Question

A man is $45m$ behind the bus when the bus starts accelerating from rest with acceleration of $2.5m{s}^{-2}$. With what minimum velocity should the man start running to catch the bus?

• A. $12m{s}^{-1}$
• B. $14m{s}^{-1}$
• C. $15m{s}^{-1}$
• D. $16m{s}^{-1}$

Answer 1

The correct option is C

$15m{s}^{-1}$

Step 1: Given Data:

Distance, $s=45m$

Acceleration of bus, $a=2.5m{s}^{-2}$

$u=0m/s$ speed of bus

Step 2: Formula Used:

$s=ut+\frac{1}{2}a{t}^2$

Where, $u=$initial speed

$v=$Final speed

$a=$acceleration

$t=$time

Step 3: Calculating the required speed:

$s=0+\frac{1}{2}\times 2.5\times t^2$ [Where, ithe nitial velocity is zero as bus starts from rest.]

$\Rightarrow$$s=\frac{2.5}{2}{t}^2$….(1)

From the above figure, man needs to cover distance $(45+s)m$ at time $t$ to catch the bus

$ut=45+s$

$\Rightarrow$$ut=45+\frac{2.5}{2}{t}^2$ [from(1)]

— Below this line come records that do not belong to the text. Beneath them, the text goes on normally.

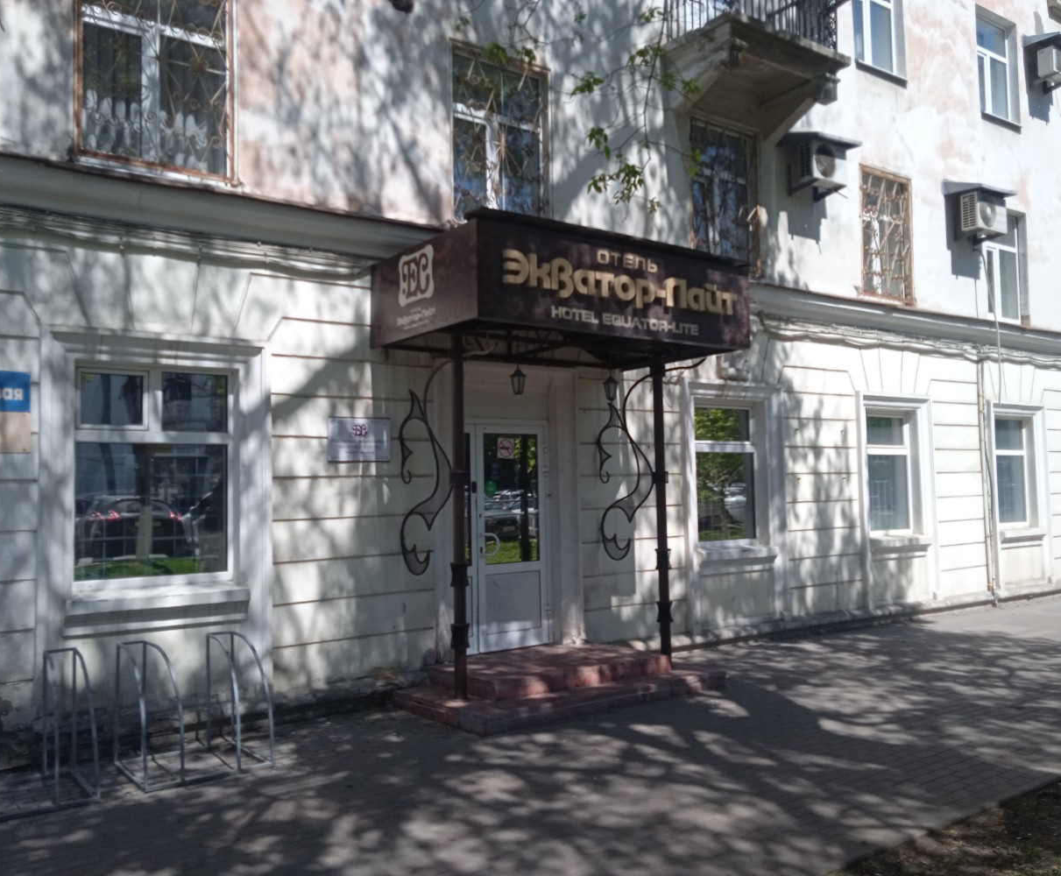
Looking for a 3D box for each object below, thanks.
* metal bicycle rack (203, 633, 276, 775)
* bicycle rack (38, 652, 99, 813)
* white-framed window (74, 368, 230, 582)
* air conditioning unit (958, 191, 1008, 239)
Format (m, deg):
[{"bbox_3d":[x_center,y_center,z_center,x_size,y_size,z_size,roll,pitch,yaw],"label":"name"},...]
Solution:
[{"bbox_3d":[-2.034,1.802,6.543,0.220,0.791,0.837,1,-5,-35],"label":"metal bicycle rack"},{"bbox_3d":[-2.903,1.784,5.931,0.215,0.791,0.837,1,-5,-35],"label":"bicycle rack"},{"bbox_3d":[-2.961,0.296,7.481,1.186,1.660,0.099,1,-5,-35],"label":"white-framed window"},{"bbox_3d":[6.727,-3.316,14.029,0.803,0.541,0.249,1,-5,-35],"label":"air conditioning unit"}]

$\Rightarrow$ $u=\frac{45}{t}+\frac{2.5}{2}t$ ….(2)

For minimum velocity,

$\frac{du}{dt}=0$

$\Rightarrow$$-\frac{45}{t^2}+1.25=0$

$\Rightarrow$ $45=1.25t^2$

$\Rightarrow$ $\begin{array}{rcl}{t}^2& =& \frac{45}{1.25}\\ & =& 36\end{array}$

$\Rightarrow$ $t=\sqrt{36}s$

$\Rightarrow$ $t=6s$

From equation(2),

$\begin{array}{rcl}{u}_{min}& =& \frac{45}{6}+1.25\times 6\\ & =& 7.5+7.5\\ & =& 15m/s\end{array}$

Hence, option C is the correct answer.